§ What is expected
Please return each record exactly, leaving nothing out.

[Stored records]
--*--
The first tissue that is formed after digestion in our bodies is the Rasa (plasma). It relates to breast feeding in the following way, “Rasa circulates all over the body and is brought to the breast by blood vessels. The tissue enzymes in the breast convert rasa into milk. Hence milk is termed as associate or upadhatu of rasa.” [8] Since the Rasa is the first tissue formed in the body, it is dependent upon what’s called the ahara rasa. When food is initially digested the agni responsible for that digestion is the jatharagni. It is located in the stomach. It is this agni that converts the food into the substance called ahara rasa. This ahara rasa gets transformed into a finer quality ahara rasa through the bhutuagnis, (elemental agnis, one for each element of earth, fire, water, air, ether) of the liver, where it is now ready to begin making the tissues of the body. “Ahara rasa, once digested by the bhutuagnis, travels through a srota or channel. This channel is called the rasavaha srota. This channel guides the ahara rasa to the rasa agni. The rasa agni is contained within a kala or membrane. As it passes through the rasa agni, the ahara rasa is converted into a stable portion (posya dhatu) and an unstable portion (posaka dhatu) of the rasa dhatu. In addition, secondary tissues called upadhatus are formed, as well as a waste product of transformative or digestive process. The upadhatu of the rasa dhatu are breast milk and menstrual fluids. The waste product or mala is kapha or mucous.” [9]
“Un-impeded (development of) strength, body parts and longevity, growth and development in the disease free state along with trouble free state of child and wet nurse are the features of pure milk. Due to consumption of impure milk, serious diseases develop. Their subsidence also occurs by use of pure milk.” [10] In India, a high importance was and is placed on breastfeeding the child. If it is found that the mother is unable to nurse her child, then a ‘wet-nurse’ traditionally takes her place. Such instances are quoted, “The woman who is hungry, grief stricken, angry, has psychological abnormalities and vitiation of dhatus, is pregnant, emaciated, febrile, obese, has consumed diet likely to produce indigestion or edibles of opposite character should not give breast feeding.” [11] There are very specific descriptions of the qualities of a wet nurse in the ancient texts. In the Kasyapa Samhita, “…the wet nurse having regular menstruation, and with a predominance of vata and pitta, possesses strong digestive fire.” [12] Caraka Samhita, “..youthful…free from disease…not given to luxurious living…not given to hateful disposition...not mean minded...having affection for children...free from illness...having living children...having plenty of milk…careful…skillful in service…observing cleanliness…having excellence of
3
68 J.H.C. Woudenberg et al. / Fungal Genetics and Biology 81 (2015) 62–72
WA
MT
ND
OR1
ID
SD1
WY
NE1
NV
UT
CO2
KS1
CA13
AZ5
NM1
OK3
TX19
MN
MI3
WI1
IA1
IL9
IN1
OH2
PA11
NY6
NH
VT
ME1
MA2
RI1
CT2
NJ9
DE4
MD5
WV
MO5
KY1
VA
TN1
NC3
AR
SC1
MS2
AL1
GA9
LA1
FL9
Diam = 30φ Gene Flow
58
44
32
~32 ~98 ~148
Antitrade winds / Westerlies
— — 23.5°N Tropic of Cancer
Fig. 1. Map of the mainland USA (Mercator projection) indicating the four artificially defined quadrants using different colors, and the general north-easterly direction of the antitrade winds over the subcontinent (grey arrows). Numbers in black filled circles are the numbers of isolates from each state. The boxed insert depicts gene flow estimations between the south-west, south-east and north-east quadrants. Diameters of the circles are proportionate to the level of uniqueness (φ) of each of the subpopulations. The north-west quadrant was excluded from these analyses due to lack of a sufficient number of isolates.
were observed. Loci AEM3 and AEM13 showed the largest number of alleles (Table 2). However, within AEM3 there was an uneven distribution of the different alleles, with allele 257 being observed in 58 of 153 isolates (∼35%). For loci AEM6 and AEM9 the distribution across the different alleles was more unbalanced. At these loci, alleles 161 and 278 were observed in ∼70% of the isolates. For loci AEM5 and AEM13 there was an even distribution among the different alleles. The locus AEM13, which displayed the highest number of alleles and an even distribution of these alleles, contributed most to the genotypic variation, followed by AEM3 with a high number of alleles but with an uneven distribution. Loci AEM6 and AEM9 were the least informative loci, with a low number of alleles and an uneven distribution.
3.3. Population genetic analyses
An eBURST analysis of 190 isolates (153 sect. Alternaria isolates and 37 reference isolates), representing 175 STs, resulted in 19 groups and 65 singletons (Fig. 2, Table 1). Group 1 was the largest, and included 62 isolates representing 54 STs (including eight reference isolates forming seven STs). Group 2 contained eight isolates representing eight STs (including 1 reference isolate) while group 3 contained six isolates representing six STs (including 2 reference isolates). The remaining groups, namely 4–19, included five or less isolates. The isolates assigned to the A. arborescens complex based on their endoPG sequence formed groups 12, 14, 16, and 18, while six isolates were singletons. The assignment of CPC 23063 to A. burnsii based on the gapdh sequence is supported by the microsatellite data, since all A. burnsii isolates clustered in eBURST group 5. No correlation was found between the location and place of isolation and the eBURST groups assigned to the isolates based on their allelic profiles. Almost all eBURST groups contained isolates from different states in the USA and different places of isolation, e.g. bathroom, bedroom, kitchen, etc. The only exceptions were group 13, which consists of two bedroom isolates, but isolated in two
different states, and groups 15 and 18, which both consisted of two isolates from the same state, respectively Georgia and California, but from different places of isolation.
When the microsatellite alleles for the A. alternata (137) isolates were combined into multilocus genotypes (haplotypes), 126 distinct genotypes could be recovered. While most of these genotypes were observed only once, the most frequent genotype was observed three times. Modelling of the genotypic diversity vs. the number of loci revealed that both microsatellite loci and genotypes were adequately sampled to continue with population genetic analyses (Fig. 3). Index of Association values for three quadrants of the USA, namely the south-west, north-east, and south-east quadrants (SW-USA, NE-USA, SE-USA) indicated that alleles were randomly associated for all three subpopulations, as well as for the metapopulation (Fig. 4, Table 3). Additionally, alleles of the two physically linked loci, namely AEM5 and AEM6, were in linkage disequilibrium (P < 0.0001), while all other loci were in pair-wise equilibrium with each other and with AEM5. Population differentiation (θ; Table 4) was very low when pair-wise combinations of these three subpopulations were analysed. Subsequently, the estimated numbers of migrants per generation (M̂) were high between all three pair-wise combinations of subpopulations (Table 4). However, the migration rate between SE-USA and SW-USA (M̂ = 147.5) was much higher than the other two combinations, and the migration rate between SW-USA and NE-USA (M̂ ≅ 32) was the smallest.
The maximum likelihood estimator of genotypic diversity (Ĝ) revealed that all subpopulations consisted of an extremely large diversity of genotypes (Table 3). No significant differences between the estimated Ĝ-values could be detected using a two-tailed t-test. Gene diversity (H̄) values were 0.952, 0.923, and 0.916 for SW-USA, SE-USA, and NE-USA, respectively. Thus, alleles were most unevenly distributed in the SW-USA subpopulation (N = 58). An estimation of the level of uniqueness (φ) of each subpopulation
--*--
§ Exercise response
The first tissue that is formed after digestion in our bodies is the Rasa (plasma). It relates to breast feeding in the following way, “Rasa circulates all over the body and is brought to the breast by blood vessels. The tissue enzymes in the breast convert rasa into milk. Hence milk is termed as associate or upadhatu of rasa.” [8] Since the Rasa is the first tissue formed in the body, it is dependent upon what’s called the ahara rasa. When food is initially digested the agni responsible for that digestion is the jatharagni. It is located in the stomach. It is this agni that converts the food into the substance called ahara rasa. This ahara rasa gets transformed into a finer quality ahara rasa through the bhutuagnis, (elemental agnis, one for each element of earth, fire, water, air, ether) of the liver, where it is now ready to begin making the tissues of the body. “Ahara rasa, once digested by the bhutuagnis, travels through a srota or channel. This channel is called the rasavaha srota. This channel guides the ahara rasa to the rasa agni. The rasa agni is contained within a kala or membrane. As it passes through the rasa agni, the ahara rasa is converted into a stable portion (posya dhatu) and an unstable portion (posaka dhatu) of the rasa dhatu. In addition, secondary tissues called upadhatus are formed, as well as a waste product of transformative or digestive process. The upadhatu of the rasa dhatu are breast milk and menstrual fluids. The waste product or mala is kapha or mucous.” [9]
“Un-impeded (development of) strength, body parts and longevity, growth and development in the disease free state along with trouble free state of child and wet nurse are the features of pure milk. Due to consumption of impure milk, serious diseases develop. Their subsidence also occurs by use of pure milk.” [10] In India, a high importance was and is placed on breastfeeding the child. If it is found that the mother is unable to nurse her child, then a ‘wet-nurse’ traditionally takes her place. Such instances are quoted, “The woman who is hungry, grief stricken, angry, has psychological abnormalities and vitiation of dhatus, is pregnant, emaciated, febrile, obese, has consumed diet likely to produce indigestion or edibles of opposite character should not give breast feeding.” [11] There are very specific descriptions of the qualities of a wet nurse in the ancient texts. In the Kasyapa Samhita, “…the wet nurse having regular menstruation, and with a predominance of vata and pitta, possesses strong digestive fire.” [12] Caraka Samhita, “..youthful…free from disease…not given to luxurious living…not given to hateful disposition...not mean minded...having affection for children...free from illness...having living children...having plenty of milk…careful…skillful in service…observing cleanliness…having excellence of
3
68 J.H.C. Woudenberg et al. / Fungal Genetics and Biology 81 (2015) 62–72
WA
MT
ND
OR1
ID
SD1
WY
NE1
NV
UT
CO2
KS1
CA13
AZ5
NM1
OK3
TX19
MN
MI3
WI1
IA1
IL9
IN1
OH2
PA11
NY6
NH
VT
ME1
MA2
RI1
CT2
NJ9
DE4
MD5
WV
MO5
KY1
VA
TN1
NC3
AR
SC1
MS2
AL1
GA9
LA1
FL9
Diam = 30φ Gene Flow
58
44
32
~32 ~98 ~148
Antitrade winds / Westerlies
— — 23.5°N Tropic of Cancer
Fig. 1. Map of the mainland USA (Mercator projection) indicating the four artificially defined quadrants using different colors, and the general north-easterly direction of the antitrade winds over the subcontinent (grey arrows). Numbers in black filled circles are the numbers of isolates from each state. The boxed insert depicts gene flow estimations between the south-west, south-east and north-east quadrants. Diameters of the circles are proportionate to the level of uniqueness (φ) of each of the subpopulations. The north-west quadrant was excluded from these analyses due to lack of a sufficient number of isolates.
were observed. Loci AEM3 and AEM13 showed the largest number of alleles (Table 2). However, within AEM3 there was an uneven distribution of the different alleles, with allele 257 being observed in 58 of 153 isolates (∼35%). For loci AEM6 and AEM9 the distribution across the different alleles was more unbalanced. At these loci, alleles 161 and 278 were observed in ∼70% of the isolates. For loci AEM5 and AEM13 there was an even distribution among the different alleles. The locus AEM13, which displayed the highest number of alleles and an even distribution of these alleles, contributed most to the genotypic variation, followed by AEM3 with a high number of alleles but with an uneven distribution. Loci AEM6 and AEM9 were the least informative loci, with a low number of alleles and an uneven distribution.
3.3. Population genetic analyses
An eBURST analysis of 190 isolates (153 sect. Alternaria isolates and 37 reference isolates), representing 175 STs, resulted in 19 groups and 65 singletons (Fig. 2, Table 1). Group 1 was the largest, and included 62 isolates representing 54 STs (including eight reference isolates forming seven STs). Group 2 contained eight isolates representing eight STs (including 1 reference isolate) while group 3 contained six isolates representing six STs (including 2 reference isolates). The remaining groups, namely 4–19, included five or less isolates. The isolates assigned to the A. arborescens complex based on their endoPG sequence formed groups 12, 14, 16, and 18, while six isolates were singletons. The assignment of CPC 23063 to A. burnsii based on the gapdh sequence is supported by the microsatellite data, since all A. burnsii isolates clustered in eBURST group 5. No correlation was found between the location and place of isolation and the eBURST groups assigned to the isolates based on their allelic profiles. Almost all eBURST groups contained isolates from different states in the USA and different places of isolation, e.g. bathroom, bedroom, kitchen, etc. The only exceptions were group 13, which consists of two bedroom isolates, but isolated in two
different states, and groups 15 and 18, which both consisted of two isolates from the same state, respectively Georgia and California, but from different places of isolation.
When the microsatellite alleles for the A. alternata (137) isolates were combined into multilocus genotypes (haplotypes), 126 distinct genotypes could be recovered. While most of these genotypes were observed only once, the most frequent genotype was observed three times. Modelling of the genotypic diversity vs. the number of loci revealed that both microsatellite loci and genotypes were adequately sampled to continue with population genetic analyses (Fig. 3). Index of Association values for three quadrants of the USA, namely the south-west, north-east, and south-east quadrants (SW-USA, NE-USA, SE-USA) indicated that alleles were randomly associated for all three subpopulations, as well as for the metapopulation (Fig. 4, Table 3). Additionally, alleles of the two physically linked loci, namely AEM5 and AEM6, were in linkage disequilibrium (P < 0.0001), while all other loci were in pair-wise equilibrium with each other and with AEM5. Population differentiation (θ; Table 4) was very low when pair-wise combinations of these three subpopulations were analysed. Subsequently, the estimated numbers of migrants per generation (M̂) were high between all three pair-wise combinations of subpopulations (Table 4). However, the migration rate between SE-USA and SW-USA (M̂ = 147.5) was much higher than the other two combinations, and the migration rate between SW-USA and NE-USA (M̂ ≅ 32) was the smallest.
The maximum likelihood estimator of genotypic diversity (Ĝ) revealed that all subpopulations consisted of an extremely large diversity of genotypes (Table 3). No significant differences between the estimated Ĝ-values could be detected using a two-tailed t-test. Gene diversity (H̄) values were 0.952, 0.923, and 0.916 for SW-USA, SE-USA, and NE-USA, respectively. Thus, alleles were most unevenly distributed in the SW-USA subpopulation (N = 58). An estimation of the level of uniqueness (φ) of each subpopulation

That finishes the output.